Speaking of today's commemorative virtual event, Romy Sandhu, the daughter of Karpal Kaur Sandhu, expressed her pride, saying, “I’m so proud of my mother, and her legacy as the UK’s first female police officer from an Asian and Sikh background. It’s wonderful that 50 years on she is remembered, and is an inspiration to generations of new female police officers joining the Met.”
Assistant Commissioner Helen Ball, said: “PC Karpal Kaur Sandhu was a true pioneer and ahead of her time. I have no doubt that her decision to join the Met Police in 1971 was a brave one and she would have faced considerable challenges along the way.
“As Britain’s and the Met’s first Asian female officer, Karpal paved the way for so many others who have gone into policing since 1971.
“Fifty years to the day after PC Sandhu joined the Met, I am pleased that we are able to remember her life, her career and the legacy she has left policing.”

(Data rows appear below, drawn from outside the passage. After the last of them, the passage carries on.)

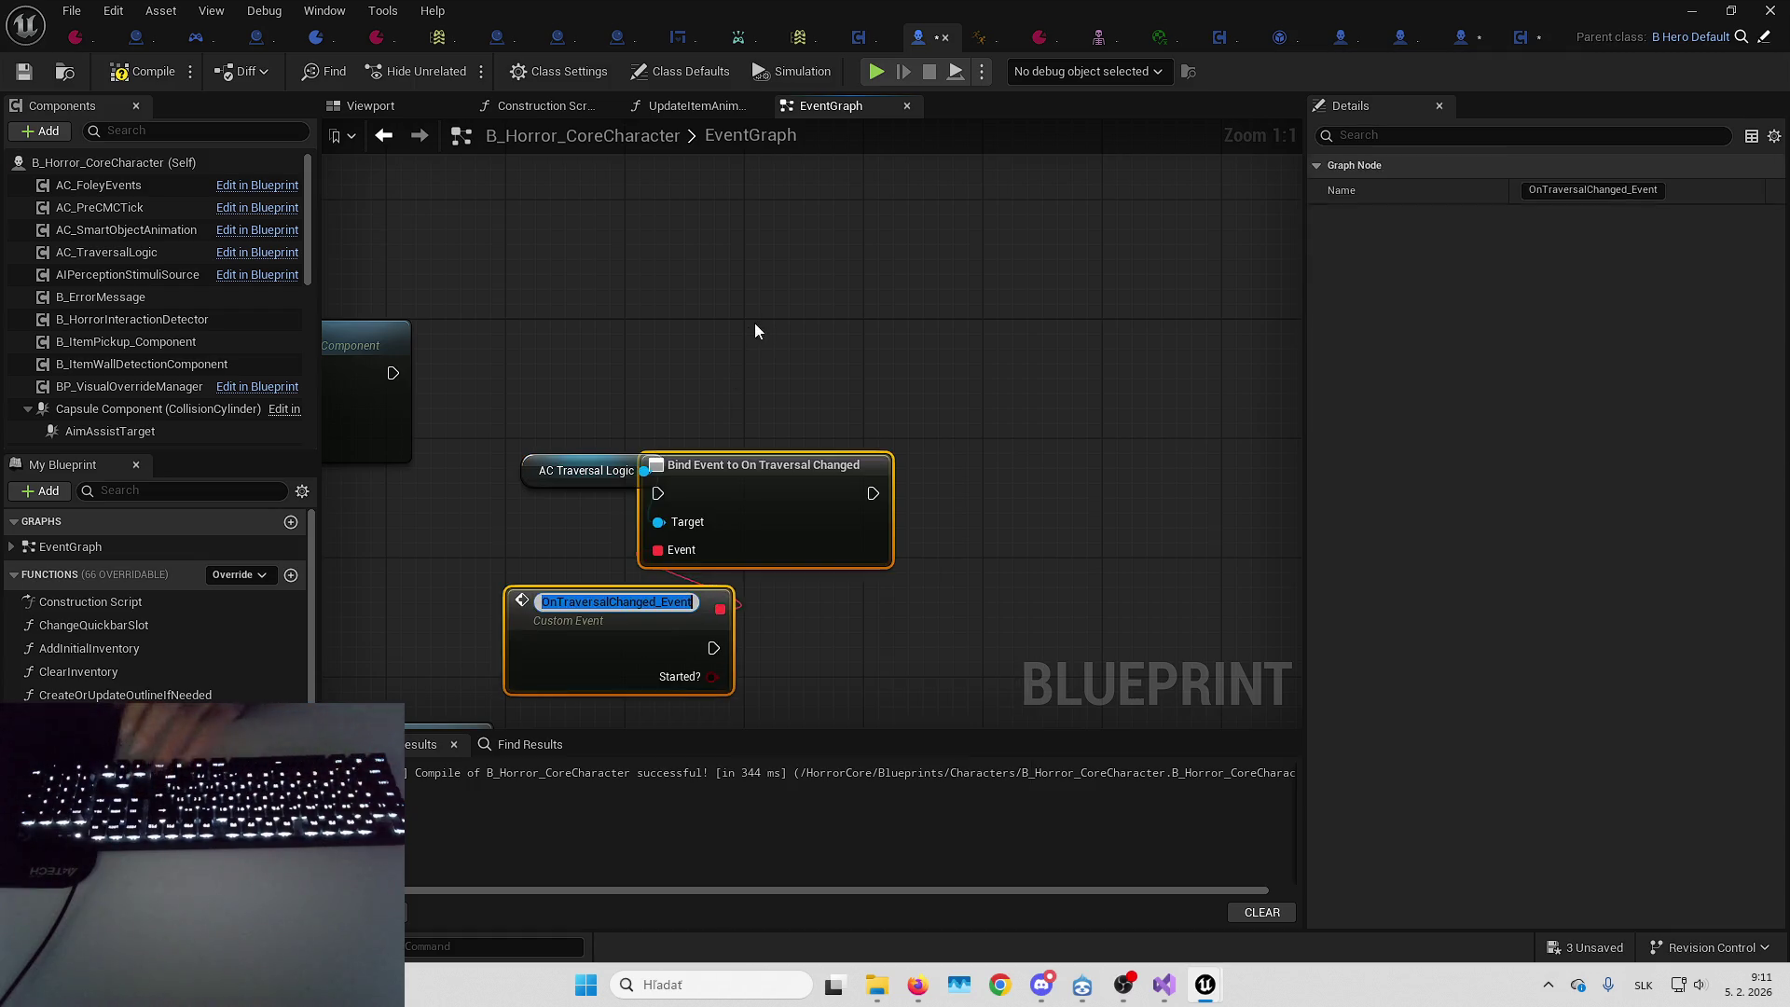
mouse_move(913, 434)
left_mouse_down()
mouse_move(970, 344)
mouse_move(584, 342)
left_mouse_up()
mouse_move(998, 388)
left_mouse_down()
mouse_move(1046, 359)
mouse_move(1027, 333)
left_mouse_up()
left_click_drag(746, 433, 841, 368)
left_click(854, 277)
mouse_move(891, 528)
left_mouse_down()
mouse_move(993, 514)
mouse_move(1026, 529)
left_mouse_up()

Ravjeet Gupta, chair of the Metropolitan Police Sikh Association, said: “Today, together with representatives from the Met’s Sikh Association, Met police officers and staff and the wider Sikh community, we remember Karpal’s special contribution to policing, as the UK’s first female Asian and Sikh police officer.
”Karpal was an invaluable ambassador for the Met who helped break down barriers with London’s communities and will always be remembered for being a trailblazer of her time.”
Sandhu was born to a Sikh family in Zanzibar, Tanzania, in 1943. She arrived in the United Kingdom in 1962, where she worked as a nurse. She joined the police force on February 1st 1971, and served in Hornsey, Leyton and Walthamstow.
Although Karpal had endless support her coworkers, her husband was not supportive of her choice of profession and in 1971, he took their two children with him to India, she recalled herself to duty in order to get back her children and return them to the United Kingdom, but her husband stayed in India.
In 1973, on November 4th two years after her husband upended, confronted her outside her house in Chelmsford Road, Walthamstow, where he murdered her.